Knowing you don't want to stay where you are is only the first step, but wouldn't it be nice if that was all you had to know? If the universe aligned to give you a cosmic sign, if your guardian angels whispered your next step in your ear, if all signs and opportunities led to one fateful place, where everything would make sense? If wishing made it so, we'd already be moved and settled in the place we need to be.
Being an adult so rarely relies on wishing, though—as my friends and I have chatted about quite a bit recently, this whole "When you grow up you can do whatever you want!" sentiment was way oversold by our parents, and it is not the theme-park fantasy we imagined when we were ten. Sure, you can live wherever you want, if you can afford it, have job security, have people in your network to help you, etc. When it is your home, you can certainly make all the rules, but of course, you will also pay for all the repairs, do all the cleaning, and be shocked over how much it costs to buy things like lamps and rugs. When you have choices, you will have gains and losses, and the big magic trick of adulthood may be learning how to settle in and deal with both simultaneously in an upbeat and practical way.

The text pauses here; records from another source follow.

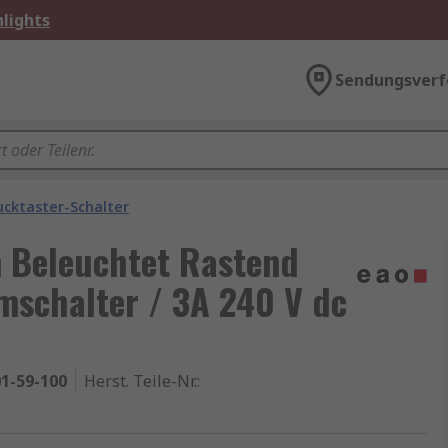
lights
Sendungsverf
ucktaster-Schalter
 Beleuchtet Rastend
mschalter / 3A 240 V dc
1-59-100
Herst. Teile-Nr.
:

So, where will we go? We don't know. Chicago has become home, as all places do, but especially places with as much to offer as this one. We've been spoiled by kind neighbors, a gorgeous neighborhood, and access to everything—EVERYTHING—we could possibly want to eat/do/experience/purchase/explore at our doorstep. We have also come to realize that living on the fourth story is not a good fit for us anymore—older relatives will soon no longer be able to visit us, and others who are not ambulatory have never been able to do so. What we purchased as a temporary place for the purpose of attending graduate school has served its purpose, and now, we must find the next spot.
We've learned that, at least for us, it takes roughly seven years to make a place truly home. Seven years can help you find friends, establish routines, learn all the sneaky routes to all the stores and activities that you frequent, and generally feel a part of a place. We did it in DC. We did it here. We can do it again. Years two-three can feel slow and sad, but seven years goes surprisingly fast.
How do I feel about this? Terrified. It's one thing to know something doesn't work well anymore, it is another thing entirely to launch into the unknown. Again, if I could just get some tea leaves to speak to me, this would be so much easier, and I find it very aggravating that a) I don't like tea, and b) no one else's cup has given them any signs we could use.
Our post-holiday schedule now looks something like this:
1) Evaluate our finances (again)
2) Set some goals/actions for savings
3) Contact realtor (again)
4) Finish up house projects/staging
5) Get pre-approved for a loan (so we know what we are looking at)
6) Continue to conduct widespread job search (for me) in areas where we want to live, including, but not limited to, the Chicago area
7) Breathe, try not to overeat from stress, breathe some more
8) Do a big whiteboard exercise where we exhaust all the pros and cons of every possibility, and then just take a giant leap
9) Breathe some more
10) Pray for patience and insight, then ask for help on the ground.
But if anyone wants to read our palms or have a vision on our behalf beforehand, we'd gladly take it.